My favourite line is the Jubilee Line. It is the line I take most often. It was named in hon our of the Queen’s Silver Jubilee in 1977 but didn’t opened until 1979, and makes its way from the northwest corner of London, cutting diagonally through the centre and then heading south and then east. It crosses over every other line at some point, and works well for tourists who are trying to get to Abbey Road, Westminster Abbey and Borough Market all in one day.
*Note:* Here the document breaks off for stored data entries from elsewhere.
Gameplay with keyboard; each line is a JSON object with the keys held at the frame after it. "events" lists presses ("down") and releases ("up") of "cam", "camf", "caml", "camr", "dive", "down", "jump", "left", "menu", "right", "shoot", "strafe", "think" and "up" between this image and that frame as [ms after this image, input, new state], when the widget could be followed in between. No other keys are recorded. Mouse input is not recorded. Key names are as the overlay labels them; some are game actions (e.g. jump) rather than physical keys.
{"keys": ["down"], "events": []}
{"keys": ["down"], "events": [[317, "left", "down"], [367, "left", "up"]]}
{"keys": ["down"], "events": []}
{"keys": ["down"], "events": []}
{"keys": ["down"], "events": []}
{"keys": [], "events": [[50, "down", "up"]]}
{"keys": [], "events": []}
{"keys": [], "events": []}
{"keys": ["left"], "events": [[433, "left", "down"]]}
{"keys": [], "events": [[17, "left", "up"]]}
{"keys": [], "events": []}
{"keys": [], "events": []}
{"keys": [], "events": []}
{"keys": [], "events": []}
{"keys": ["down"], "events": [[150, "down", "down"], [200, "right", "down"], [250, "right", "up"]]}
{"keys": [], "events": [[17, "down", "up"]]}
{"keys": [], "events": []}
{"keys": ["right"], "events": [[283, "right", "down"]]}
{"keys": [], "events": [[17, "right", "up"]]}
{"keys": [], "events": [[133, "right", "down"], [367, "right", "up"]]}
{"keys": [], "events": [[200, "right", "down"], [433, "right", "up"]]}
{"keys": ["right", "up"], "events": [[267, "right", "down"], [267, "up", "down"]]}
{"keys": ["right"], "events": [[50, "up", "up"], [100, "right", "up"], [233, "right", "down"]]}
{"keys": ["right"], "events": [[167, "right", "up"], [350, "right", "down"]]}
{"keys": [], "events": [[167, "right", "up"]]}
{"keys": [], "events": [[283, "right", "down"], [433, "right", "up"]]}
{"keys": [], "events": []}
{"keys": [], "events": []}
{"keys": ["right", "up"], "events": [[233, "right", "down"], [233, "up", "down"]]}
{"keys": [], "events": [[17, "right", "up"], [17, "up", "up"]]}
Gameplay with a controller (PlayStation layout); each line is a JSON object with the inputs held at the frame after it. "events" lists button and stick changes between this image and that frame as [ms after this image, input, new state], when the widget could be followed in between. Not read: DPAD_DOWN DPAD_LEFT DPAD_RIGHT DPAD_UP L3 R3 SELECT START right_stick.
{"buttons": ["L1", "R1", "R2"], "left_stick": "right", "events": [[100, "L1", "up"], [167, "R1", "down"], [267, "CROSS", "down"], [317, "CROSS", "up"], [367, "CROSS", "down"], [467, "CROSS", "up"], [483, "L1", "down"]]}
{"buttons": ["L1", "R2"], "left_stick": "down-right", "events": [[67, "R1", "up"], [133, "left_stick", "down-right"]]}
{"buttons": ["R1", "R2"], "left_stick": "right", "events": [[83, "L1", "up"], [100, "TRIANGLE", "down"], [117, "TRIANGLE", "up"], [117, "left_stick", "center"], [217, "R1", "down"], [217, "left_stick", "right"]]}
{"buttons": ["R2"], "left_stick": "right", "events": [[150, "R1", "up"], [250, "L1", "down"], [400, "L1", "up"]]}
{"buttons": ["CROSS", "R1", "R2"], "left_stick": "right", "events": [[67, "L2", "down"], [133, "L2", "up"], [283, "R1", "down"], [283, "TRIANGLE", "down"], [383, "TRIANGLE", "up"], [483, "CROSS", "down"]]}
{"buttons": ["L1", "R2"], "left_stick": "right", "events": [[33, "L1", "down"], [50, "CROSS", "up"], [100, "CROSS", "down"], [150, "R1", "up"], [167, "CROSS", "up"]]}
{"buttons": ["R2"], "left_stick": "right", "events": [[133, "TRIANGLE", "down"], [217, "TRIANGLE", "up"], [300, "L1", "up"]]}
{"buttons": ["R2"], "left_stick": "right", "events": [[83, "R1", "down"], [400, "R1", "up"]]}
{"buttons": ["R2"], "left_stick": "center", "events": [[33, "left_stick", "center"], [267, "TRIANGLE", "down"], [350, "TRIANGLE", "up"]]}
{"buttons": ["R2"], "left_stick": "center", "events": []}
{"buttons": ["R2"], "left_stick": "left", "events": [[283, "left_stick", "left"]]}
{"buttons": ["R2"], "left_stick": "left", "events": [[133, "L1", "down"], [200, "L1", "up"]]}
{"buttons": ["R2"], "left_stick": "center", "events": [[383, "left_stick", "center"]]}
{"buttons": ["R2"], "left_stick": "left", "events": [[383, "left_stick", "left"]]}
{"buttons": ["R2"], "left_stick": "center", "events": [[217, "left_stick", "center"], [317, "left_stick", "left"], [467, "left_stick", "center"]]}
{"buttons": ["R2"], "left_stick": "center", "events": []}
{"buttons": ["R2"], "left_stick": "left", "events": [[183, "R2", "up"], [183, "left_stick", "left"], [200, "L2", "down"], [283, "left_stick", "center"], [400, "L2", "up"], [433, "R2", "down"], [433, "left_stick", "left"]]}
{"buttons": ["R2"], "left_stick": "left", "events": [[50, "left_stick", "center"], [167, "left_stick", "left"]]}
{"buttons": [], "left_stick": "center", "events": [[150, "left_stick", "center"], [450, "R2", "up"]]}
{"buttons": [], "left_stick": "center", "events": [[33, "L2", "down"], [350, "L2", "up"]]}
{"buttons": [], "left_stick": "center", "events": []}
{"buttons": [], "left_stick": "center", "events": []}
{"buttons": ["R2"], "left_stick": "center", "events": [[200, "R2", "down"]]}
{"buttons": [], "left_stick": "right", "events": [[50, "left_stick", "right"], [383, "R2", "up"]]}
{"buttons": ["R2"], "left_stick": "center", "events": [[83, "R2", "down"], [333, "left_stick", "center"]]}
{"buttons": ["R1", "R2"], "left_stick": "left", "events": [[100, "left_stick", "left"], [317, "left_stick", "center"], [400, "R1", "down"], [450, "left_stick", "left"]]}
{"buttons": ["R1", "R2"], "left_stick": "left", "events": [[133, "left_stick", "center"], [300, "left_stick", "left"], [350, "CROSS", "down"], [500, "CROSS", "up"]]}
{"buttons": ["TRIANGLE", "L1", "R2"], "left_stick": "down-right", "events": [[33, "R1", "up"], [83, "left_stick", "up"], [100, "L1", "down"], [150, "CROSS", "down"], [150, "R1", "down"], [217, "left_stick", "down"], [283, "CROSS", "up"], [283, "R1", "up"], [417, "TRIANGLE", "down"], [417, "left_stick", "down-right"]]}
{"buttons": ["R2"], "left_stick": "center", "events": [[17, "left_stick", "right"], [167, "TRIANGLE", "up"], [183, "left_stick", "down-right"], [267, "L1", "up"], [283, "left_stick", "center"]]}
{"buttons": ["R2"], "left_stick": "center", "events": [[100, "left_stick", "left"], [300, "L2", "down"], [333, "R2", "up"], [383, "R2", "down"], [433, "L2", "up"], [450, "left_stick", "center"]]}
I also love the Central Line. When I first moved to London, the Central Line still had some old rolling stock in use (which means old passenger cars). I remember stepping onto a train that had a wooden floor. I couldn’t believe it! It made me think of the old wooden escalator at the Macy’s New York City store that was so famous. My interests seem to include liking really, really old things or super futuristic ones. I guess the stuff in the middle is a bit hum-drum to me. The Central Line cuts right through the middle of London, and is perfect for trying to get from Notting Hill to St Paul’s Cathedral. I’m often doing this when I am rushing from my Paddington Bear tour to my Supercalifragilistic Tour. (I’m also wolfing down a sandwich and swapping out bits of costume in the process. No one looks at each other on the tube, so I have tons of privacy!)
Another popular and well used line is the Northern Line. For some reason, I associate this line with work because it is the line I took when I was first working in London. I used it quite a bit when travelling to and from meetings, so it doesn’t resonate warm feelings. But the Northern Line takes you from leafy Morden, through to Kennington — where you then get to choose your own adventure and either go via the City or via Waterloo, Charing Cross and Leicester Square. Then you marry back up at Euston before choosing again to divert to High Barnet or Edgware Road. So many possibilities on the Northern Line, so long as you remember if you are cutting through all of the zones and need a solid amount of money on your Oyster to exit.
Many tourists will stay on the Circle/District Line, because there are locations like Paddington and Gloucester Road that have good hotel options nearby. Paddington is good for those who are using the Heathrow Express, and want to be near the trains. Gloucester Road is good because you are near the museum district and a short walk to Kensington Palace. Plus, the Circle Line can get you to all of the other lines at some point or another, making your journey only a two or three change option.
Piccadilly Line is also great for getting you from Harrods to Harry Potter’s platform at King’s Cross, or to St Pancras for your Eurostar to Paris. Bakerloo Line will get you from Sherlock Holmes’ Museum and Madam Tussaud’s Wax Museum at Baker Street to the London Eye at Waterloo in no time!
As you can read, I have a soft place in my heart for the London Underground. I love it. It is the imperfectly expensive way to get around London in the most efficient manner, apart from any delays. I am counting down to when I might take my next journey and then find myself back in the daily grind of overcrowded trains and long escalators. Until then, it’s the bicycle or walking for me!